If the taxpayer denies irregularities and there are other risks attached to the returns, you should ask the taxpayer to provide all the relevant information or documents that will help you to address the risks or corroborate any explanations that are given by the taxpayer. You may need to use information powers, if you have not already done so, see CH23500.
How and when do I begin to consider penalties?
In general, bringing the tax, NIC’s and penalties into charge depends on being able to demonstrate that there has been fraudulent/negligent or deliberate/careless behaviour. An important part of a meeting involves considering culpability generally and the consequences for the taxpayer.
Remember that, where penalties are concerned, the onus of proof falls upon HMRC to demonstrate that they are liable to penalties. You must therefore have sufficient evidence that may need to be presented to a tribunal, to support culpability in general and the behaviour that is relevant to the penalty. If you need to gather any additional evidence, you should explain clearly what you need to know and why.
Once you have sufficient evidence, depending on what stage you are at in your enquiry, you should establish culpability by explaining to the taxpayer what facts and evidence support your view. The discussion of culpability must be recorded in the meeting notes and identified in any reports that you need to make to your manager or authorising officer.
If culpability is accepted by the taxpayer, you should explain the general consequences in terms of tax, NIC, interest and penalties, even if you are not able to quantify the amounts involved or reach an agreed settlement at the meeting.
What do I do if the taxpayer disputes culpability?
If the taxpayer does not agree with your proposed basis for settlement, you should continue to try and resolve any disputes with the taxpayer, and gather any further evidence that may be required. If you cannot reach agreement you will probably have to proceed by issuing amendments/assessments with your manager’s approval, where the dispute cannot be resolved.

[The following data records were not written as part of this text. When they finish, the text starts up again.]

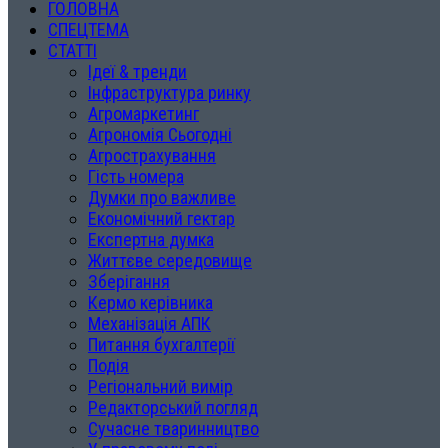
ГОЛОВНА
СПЕЦТЕМА
СТАТТІ
Ідеї & тренди
Інфраструктура ринку
Агромаркетинг
Агрономія Сьогодні
Агрострахування
Гість номера
Думки про важливе
Економічний гектар
Експертна думка
Життєве середовище
Зберігання
Кермо керівника
Механізація АПК
Питання бухгалтерії
Подія
Регіональний вимір
Редакторський погляд
Сучасне тваринництво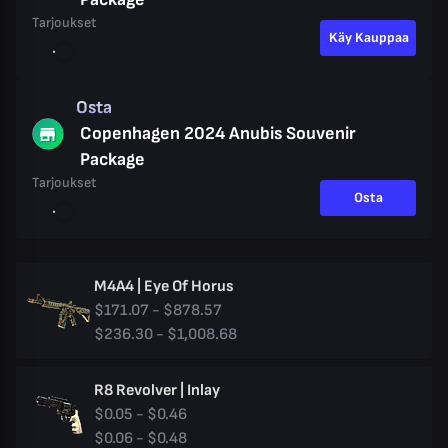
Tarjoukset
Käy Kauppaa
Osta
Copenhagen 2024 Anubis Souvenir
Package
Tarjoukset
Osta
M4A4 | Eye Of Horus
$171.07 - $878.57
$236.30 - $1,008.68
R8 Revolver | Inlay
$0.05 - $0.46
$0.06 - $0.48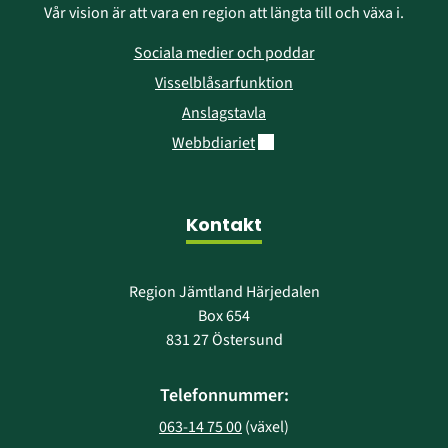
Vår vision är att vara en region att längta till och växa i.
Sociala medier och poddar
Visselblåsarfunktion
Anslagstavla
Länk till annan webbplats.
Webbdiariet
Kontakt
Region Jämtland Härjedalen
Box 654
831 27 Östersund
Telefonnummer:
063-14 75 00
 (växel)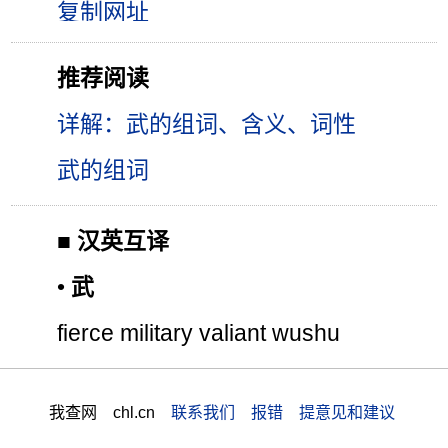
推荐阅读
详解：武的组词、含义、词性
武的组词
■
汉英互译
•
武
fierce military valiant wushu
我查网 chl.cn
联系我们 报错 提意见和建议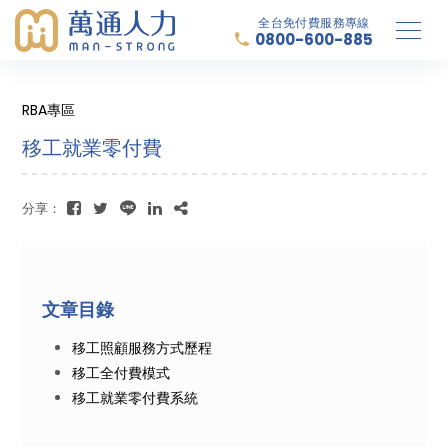
全台免付費服務專線
0800-600-885
RBA專區
移工就業零付費
分享：
文章目錄
移工照顧服務方式歷程
移工全付費模式
移工就業零付費系統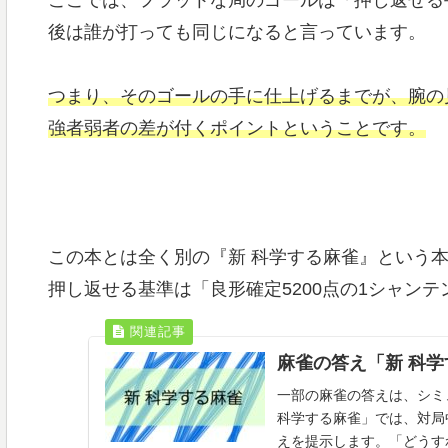
後は誰が打っても同じになると言っています。
つまり、そのゴールの手に仕上げるまでが、腕の
強者弱者の差が付くポイントということです。
この本とは全く別の『新 科学する麻雀』という
押し返せる基準は「良形確定5200点の1シャン
麻雀の答え「新 科
一部の麻雀の答えは、シミ
科学する麻雀」では、対局
えを提示します。「どうす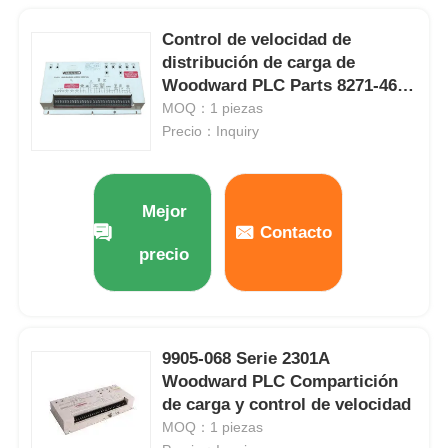
Control de velocidad de
distribución de carga de
Woodward PLC Parts 8271-467
2301
MOQ：1 piezas
Precio：Inquiry
Mejor
Contacto
precio
9905-068 Serie 2301A
Woodward PLC Compartición
de carga y control de velocidad
MOQ：1 piezas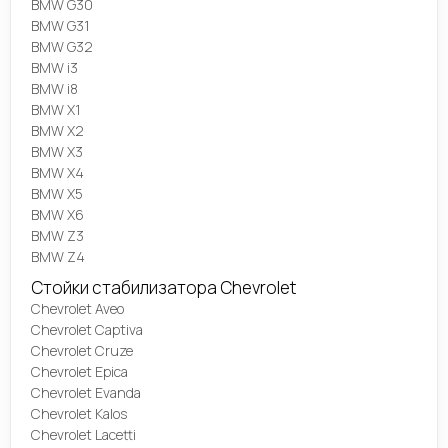
BMW G30
BMW G31
BMW G32
BMW i3
BMW i8
BMW X1
BMW X2
BMW X3
BMW X4
BMW X5
BMW X6
BMW Z3
BMW Z4
Стойки стабилизатора Chevrolet
Chevrolet Aveo
Chevrolet Captiva
Chevrolet Cruze
Chevrolet Epica
Chevrolet Evanda
Chevrolet Kalos
Chevrolet Lacetti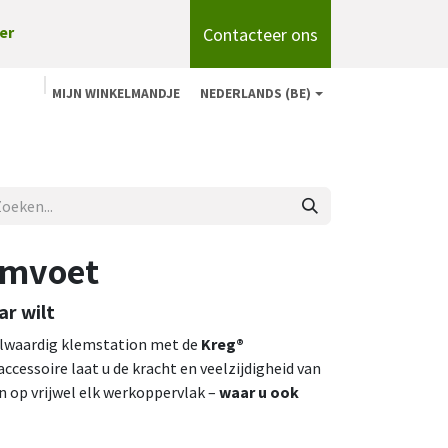
Contacteer ons
er
MIJN WINKELMANDJE
NEDERLANDS (BE)
n
Shop
Over ons
onze merken
Blog
emvoet
r wilt
olwaardig klemstation met de
Kreg®
ccessoire laat u de kracht en veelzijdigheid van
op vrijwel elk werkoppervlak –
waar u ook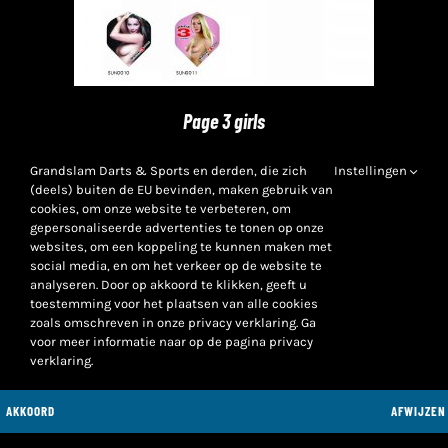
Page 3 girls
Grandslam Darts & Sports en derden, die zich
Instellingen
Prijs is alleen zichtbaar voor geregistreerde dealers.
(deels) buiten de EU bevinden, maken gebruik van
Voor een klantaccount is een KvK-inschrijving
cookies, om onze website te verbeteren, om
gepersonaliseerde advertenties te tonen op onze
noodzakelijk.
websites, om een koppeling te kunnen maken met
social media, en om het verkeer op de website te
analyseren. Door op akkoord te klikken, geeft u
toestemming voor het plaatsen van alle cookies
zoals omschreven in onze privacy verklaring. Ga
voor meer informatie naar op de pagina privacy
verklaring.
AKKOORD
AFWIJZEN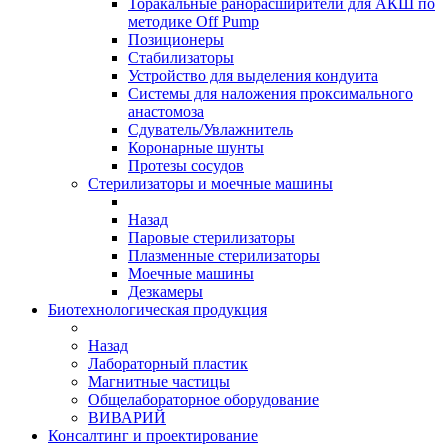
Торакальные ранорасширители для АКШ по
методике Off Pump
Позиционеры
Стабилизаторы
Устройство для выделения кондуита
Системы для наложения проксимального
анастомоза
Сдуватель/Увлажнитель
Коронарные шунты
Протезы сосудов
Стерилизаторы и моечные машины
Назад
Паровые стерилизаторы
Плазменные стерилизаторы
Моечные машины
Дезкамеры
Биотехнологическая продукция
Назад
Лабораторный пластик
Магнитные частицы
Общелабораторное оборудование
ВИВАРИЙ
Консалтинг и проектирование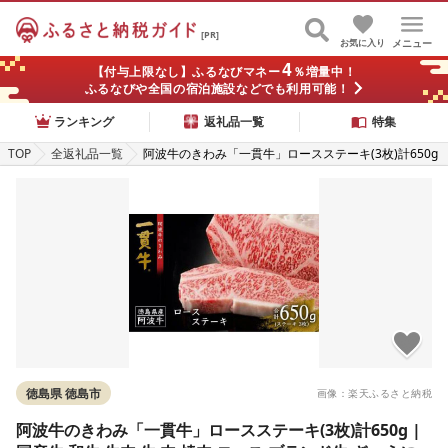
[PR]
お気に入り
メニュー
4
【付与上限なし】ふるなびマネー
％増量中！
ふるなびや全国の宿泊施設などでも利用可能！
ランキング
返礼品一覧
特集
TOP
全返礼品一覧
阿波牛のきわみ「一貫牛」ロースステーキ(3枚)計650g
| 国産牛 和牛 牛肉 牛 肉 焼肉 ロース ブランド牛 ぎゅ
うにく ぎゅう にく 人気 冷凍 送料無料 贈答 プレゼント
お取り寄せ グルメ 記念日 パーティ
徳島県 徳島市
画像：楽天ふるさと納税
阿波牛のきわみ「一貫牛」ロースステーキ(3枚)計650g |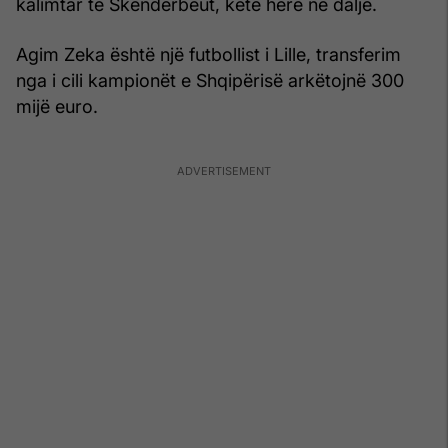
kalimtar të Skënderbeut, këtë herë në dalje.
Agim Zeka është një futbollist i Lille, transferim
nga i cili kampionët e Shqipërisë arkëtojnë 300
mijë euro.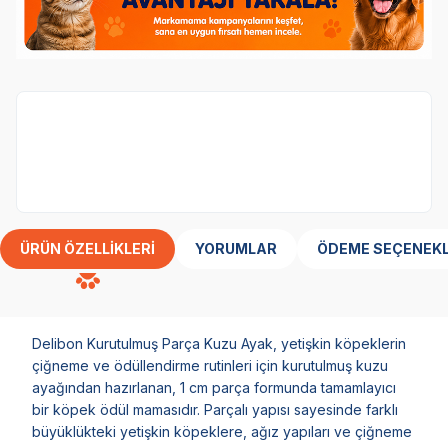
Delibon
marka ürünler %20 indirimli.
ÜRÜN ÖZELLIKLERI
YORUMLAR
ÖDEME SEÇENEKL
Delibon Kurutulmuş Parça Kuzu Ayak, yetişkin köpeklerin
çiğneme ve ödüllendirme rutinleri için kurutulmuş kuzu
ayağından hazırlanan, 1 cm parça formunda tamamlayıcı
bir köpek ödül mamasıdır. Parçalı yapısı sayesinde farklı
büyüklükteki yetişkin köpeklere, ağız yapıları ve çiğneme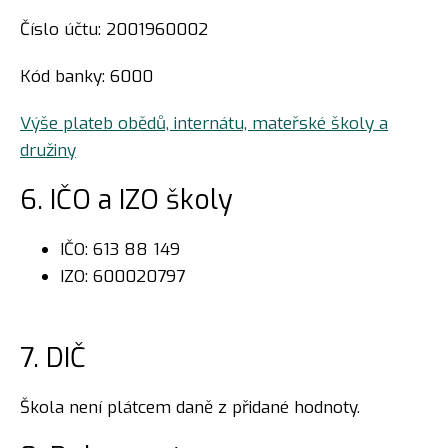
Číslo účtu: 2001960002
Kód banky: 6000
Výše plateb obědů, internátu, mateřské školy a
družiny
6. IČO a IZO školy
IČO: 613 88 149
IZO: 600020797
7. DIČ
Škola není plátcem daně z přidané hodnoty.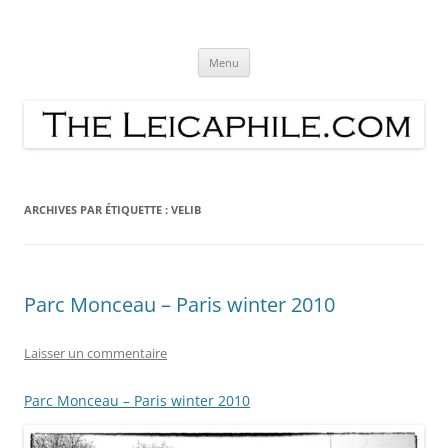
Aller
au
The Leicaphile I the World trough
contenu
Life is Good, never complain and never explain… just i take the time to
look arround and « spot » about the world through my lenses.
my lens
Menu
ARCHIVES PAR ÉTIQUETTE :
VELIB
Parc Monceau – Paris winter 2010
Laisser un commentaire
Parc Monceau – Paris winter 2010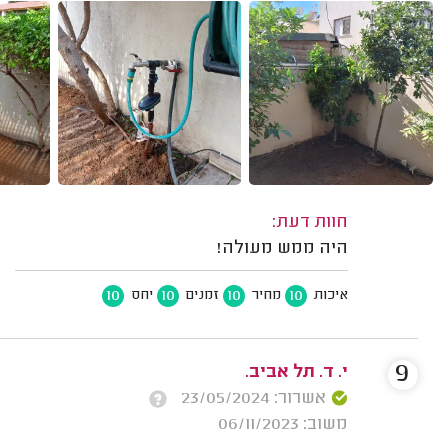
חוות דעת:
היה ממש מעולה!
10
10
10
10
איכות
מחיר
זמנים
יחס
9
י. ד. תל אביב.
אשרור: 23/05/2024
משוב: 06/11/2023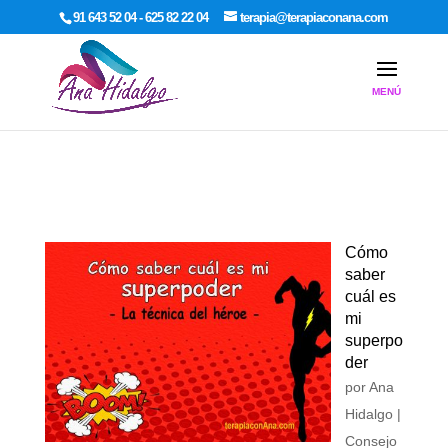
google-site-verification: google7dcda757e565a307.html
91 643 52 04 - 625 82 22 04
terapia@terapiaconana.com
Cómo
saber
cuál es
mi
superpo
der
por
Ana
Hidalgo
|
Consejo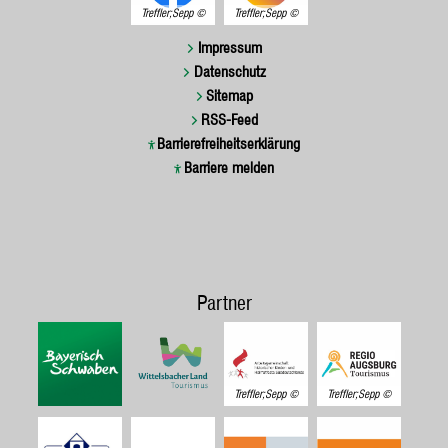
Treffler;Sepp
Treffler;Sepp
Impressum
Datenschutz
Sitemap
RSS-Feed
Barrierefreiheitserklärung
Barriere melden
Partner
Treffler;Sepp
Treffler;Sepp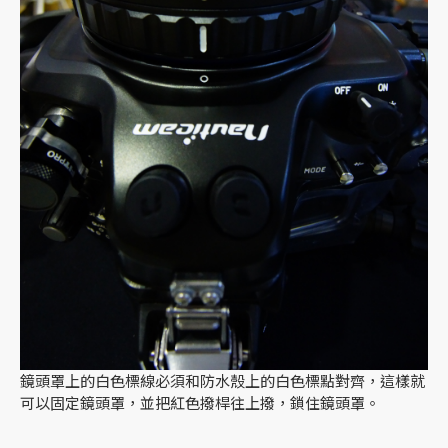
鏡頭罩上的白色標線必須和防水殼上的白色標點對齊，這樣就
可以固定鏡頭罩，並把紅色撥桿往上撥，鎖住鏡頭罩。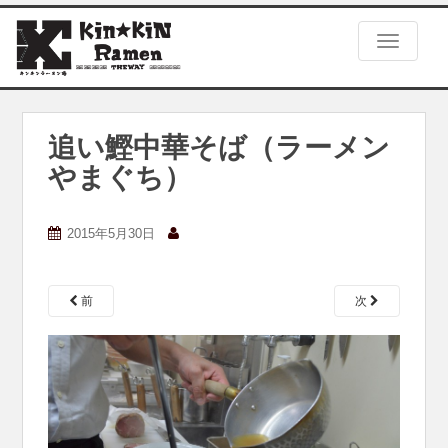
S
k
TOGGLE
i
p
t
o
m
追い鰹中華そば（ラーメン
a
やまぐち）
i
n
c
2015年5月30日
o
n
t
e
前
次
n
t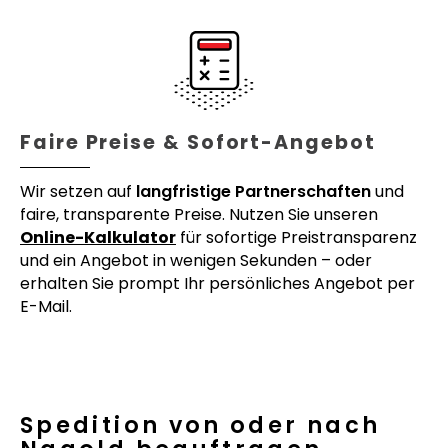
Faire Preise & Sofort-Angebot
Wir setzen auf
langfristige Partnerschaften
und
faire, transparente Preise. Nutzen Sie unseren
Online-Kalkulator
für sofortige Preistransparenz
und ein Angebot in wenigen Sekunden – oder
erhalten Sie prompt Ihr persönliches Angebot per
E-Mail.
Spedition von oder nach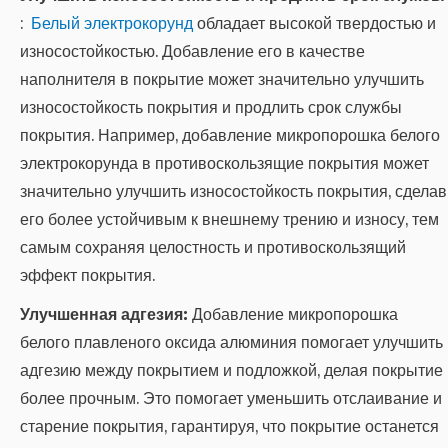
:
Белый электрокорунд
обладает высокой твердостью и
износостойкостью. Добавление его в качестве
наполнителя в покрытие может значительно улучшить
износостойкость покрытия и продлить срок службы
покрытия. Например, добавление микропорошка белого
электрокорунда в противоскользящие покрытия может
значительно улучшить износостойкость покрытия, сделав
его более устойчивым к внешнему трению и износу, тем
самым сохраняя целостность и противоскользящий
эффект покрытия.
Улучшенная адгезия:
Добавление микропорошка
белого плавленого оксида алюминия помогает улучшить
адгезию между покрытием и подложкой, делая покрытие
более прочным. Это помогает уменьшить отслаивание и
старение покрытия, гарантируя, что покрытие останется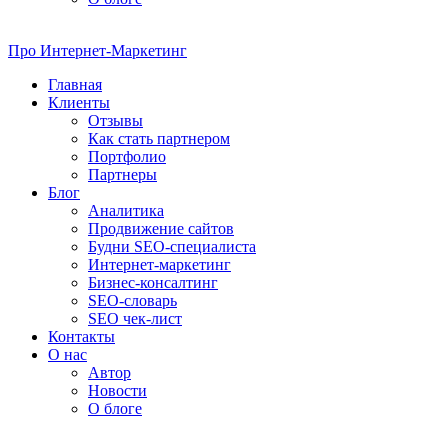
Про
Интернет-Маркетинг
Главная
Клиенты
Отзывы
Как стать партнером
Портфолио
Партнеры
Блог
Аналитика
Продвижение сайтов
Будни SEO-специалиста
Интернет-маркетинг
Бизнес-консалтинг
SEO-словарь
SEO чек-лист
Контакты
О нас
Автор
Новости
О блоге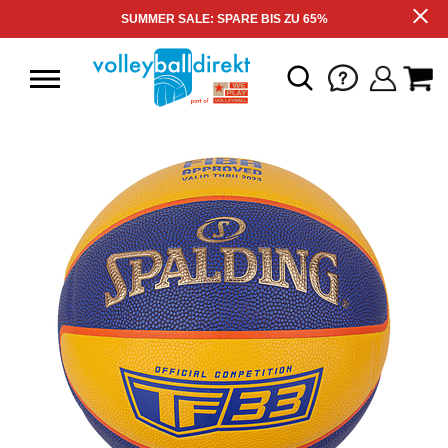
SUMMER SALE: SPARE BIS ZU 65%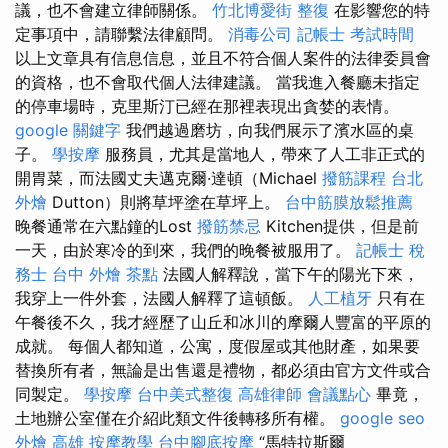
議，也不會建立律師關係。
竹北博愛街 整復
在影響您的特
定事項中，請聯繫法律顧問。
消毒公司
記帳士 考試時間
以上文章具有信息信息，並且不符合個人案件的法律委員會
的資格，也不會取代個人法律建議。 當我進入餐廳未指定
的停車場時，克里斯汀已經在那裡表現出貪婪的表情。
google 關鍵字
我們越過磨坊，向我們展示了濱水區的桌
子。
學按摩
服務員，尤其是當地人，帶來了人工非正式的
開胃菜，而法國丈夫邁克爾·達頓（Michael
撥筋課程
台北
外燴
Dutton）則將草坪塗在草坪上。
台中筋膜放鬆推薦
晚餐通常在六點鐘的Lost
撥筋禁忌
Kitchen提供，但是前
一天，由於寒冷的到來，我們的晚餐被服用了。
記帳士 稅
務士
台中 外燴 茶點
法國人解釋說，當下午的陽光下來，
我穿上一件外套，法國人解釋了這頓飯。
人工植牙
只有在
午餐後不久，我才經歷了山丘和冰川的摩爾人豐富的平原的
成就。 每個人都知道，公寓，度假屋或其他財產，如果要
替換所有者，無論是出售還是禮物，都必須由官方文件或合
同製定。
學按摩
台中美式整復
高雄律師
會議點心
畢竟，
土地辦公室僅在介紹此類文件後轉移所有權。
google seo
外燴 高雄
按摩教學
台中腳底按摩
“馬特拉斯爾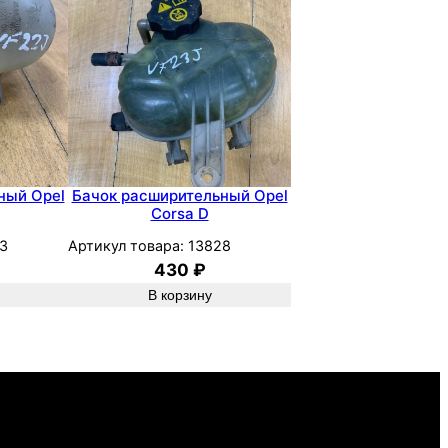
ный Opel
Бачок расширительный Opel
Corsa D
3
Артикул товара:
13828
430
₽
В корзину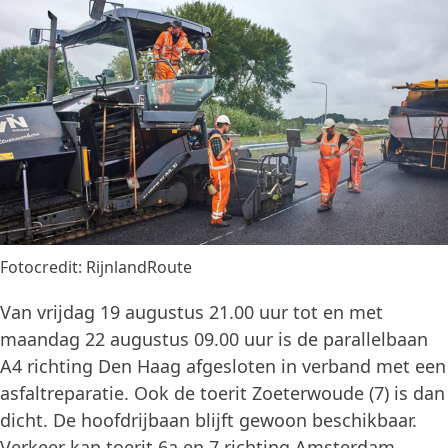
Fotocredit: RijnlandRoute
Van vrijdag 19 augustus 21.00 uur tot en met
maandag 22 augustus 09.00 uur is de parallelbaan
A4 richting Den Haag afgesloten in verband met een
asfaltreparatie. Ook de toerit Zoeterwoude (7) is dan
dicht. De hoofdrijbaan blijft gewoon beschikbaar.
Verkeer kan toerit 6a en 7 richting Amsterdam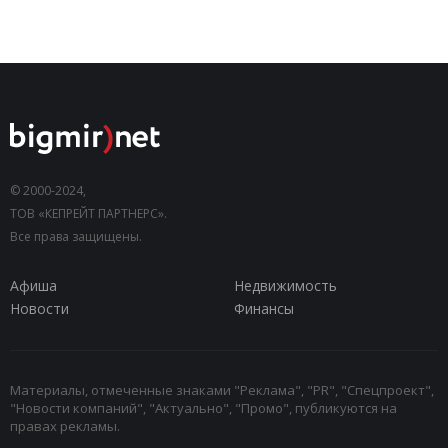
© 2000-2024,
ТОВ «КЕПРЕЙТ ПАРТНЕРС».
Все права защищены.
Афиша
Недвижимость
Новости
Финансы
Материалы, отмеченные знаками "Реклама", "PR", "Спецпроект",
"Новости компаний", "Актуально", "Промо", публикуются на
правах рекламы.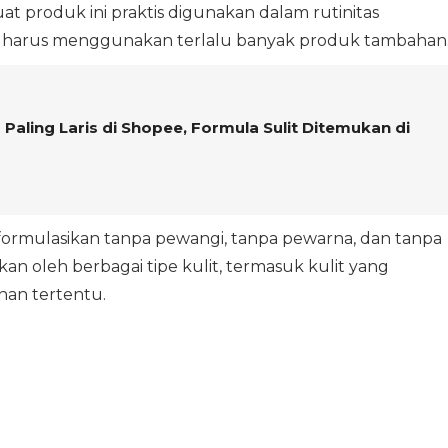
 produk ini praktis digunakan dalam rutinitas
a harus menggunakan terlalu banyak produk tambahan
Paling Laris di Shopee, Formula Sulit Ditemukan di
diformulasikan tanpa pewangi, tanpa pewarna, dan tanpa
an oleh berbagai tipe kulit, termasuk kulit yang
han tertentu.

Whether and when to continue with your enquiry should be determined by the Litigation and Settlement Strategy, see CH40000.
If the taxpayer disputes the level of culpability alleged, but is prepared to settle by contract settlement and make an offer equal to, your basis for settlement, you can suggest that they make the offer by reference to the HMRC allegation without admitting any failure in the letter of offer. If they agree, you can amend the wording of the letter of offer, see EM6338.